Ancora, nel suo percorso musicale c’è la dimensione individuale e quella sociale, c’è la possibilità di conciliare finalmente la tradizione della canzone politica con quella del cantautorato soggettivo ed intimista: “…dentro al tuo essere pubblico – dice Guccini – c’è anche la politica, e inevitabilmente esce da che parte stai”. E non manca la coscienza di come la sfera personale e quella politica si possano a volte inaspettatamente confondere, vedi il caso de “La locomotiva”, ballata popolare  di ben tredici strofe che Guccini assicura di non aver pensato come metafora politica ma che nondimeno è divenuta per i movimenti il simbolo stesso dell’utopia anarchica e rivoluzionaria. C’è il tema del rapporto tra generazioni, un rapporto particolarmente sofferto negli anni Sessanta e Settanta ma difficile anche oggi, che Guccini prende di petto quando, ancora ragazzo, sceglie di cantare le sue ballate nelle osterie popolari, al fianco di operai e pensionati. Un sodalizio tra generazioni che Guccini vivrà anche a parti invertite, quando accetterà di partecipare al film di Luciano Ligabue “Radiofreccia”, nel quale compare come un navigato barista, testimone delle passioni e delle intemperanze di quella comitiva giovanile che è protagonista del film. Il bar di Guccini è infondo il simbolo di un altro tema ricorrente, quello del rapporto tra il vizio genuino e in po’ ingenuo del bicchiere bevuto tra gli amici, e l’insidia della droga, che infilandosi in modo subdolo nei luoghi della quotidianità distrugge ogni forma di socialità, e che proprio tra la fine degli anni Sessanta e i primi anni Ottanta aveva flagellato il mondo giovanile levando energia al sogno politico di una generazione.
Narrata con onestà e spirito libero, la vita di Francesco è un romanzo “on the road”, sia pure ambientato su e giù per la via Emilia. Un romanzo punteggiato da inevitabili imprevisti, glorie , e da piccole e grandi fregature.

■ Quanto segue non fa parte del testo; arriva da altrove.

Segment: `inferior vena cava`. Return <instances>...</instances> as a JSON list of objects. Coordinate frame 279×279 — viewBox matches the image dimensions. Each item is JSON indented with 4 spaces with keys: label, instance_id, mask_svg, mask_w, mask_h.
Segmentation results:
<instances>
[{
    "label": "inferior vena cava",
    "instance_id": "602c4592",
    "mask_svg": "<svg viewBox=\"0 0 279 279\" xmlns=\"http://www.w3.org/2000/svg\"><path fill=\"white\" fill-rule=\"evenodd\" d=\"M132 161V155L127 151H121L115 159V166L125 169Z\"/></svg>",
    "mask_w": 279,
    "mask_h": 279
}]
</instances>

La prima volta che un giornale si accorse di lui – era la rivista “Ciao amici” alla metà degli anni Sessanta – lo fece parlando di Caterina Caselli, la cantante già famosa che dice il giornale “…si avvale della collaborazione di un giovane studente di ingegneria di Bologna, tale Francesco Puccini…”. Insomma, la prima grande occasione, sfumata nella beffa. Francesco la ricorda ancora oggi, con il gusto del paradosso, con quella ironia amabile e sottile di cui abbiamo ancora tanto bisogno.

Così come c’è bisogno che le nuove generazioni di cantautori imparino a scrivere testi e canzoni di spessore, leggendo le sue interviste e ascoltando la sua produzione musicale, sicuramente  più attuale e moderna  di quella di tanti “artisti di passaggio” dei giorni nostri. A scuola da Guccini, per  imparare che la poesia e la canzone possono, devono  parlare la stessa lingua.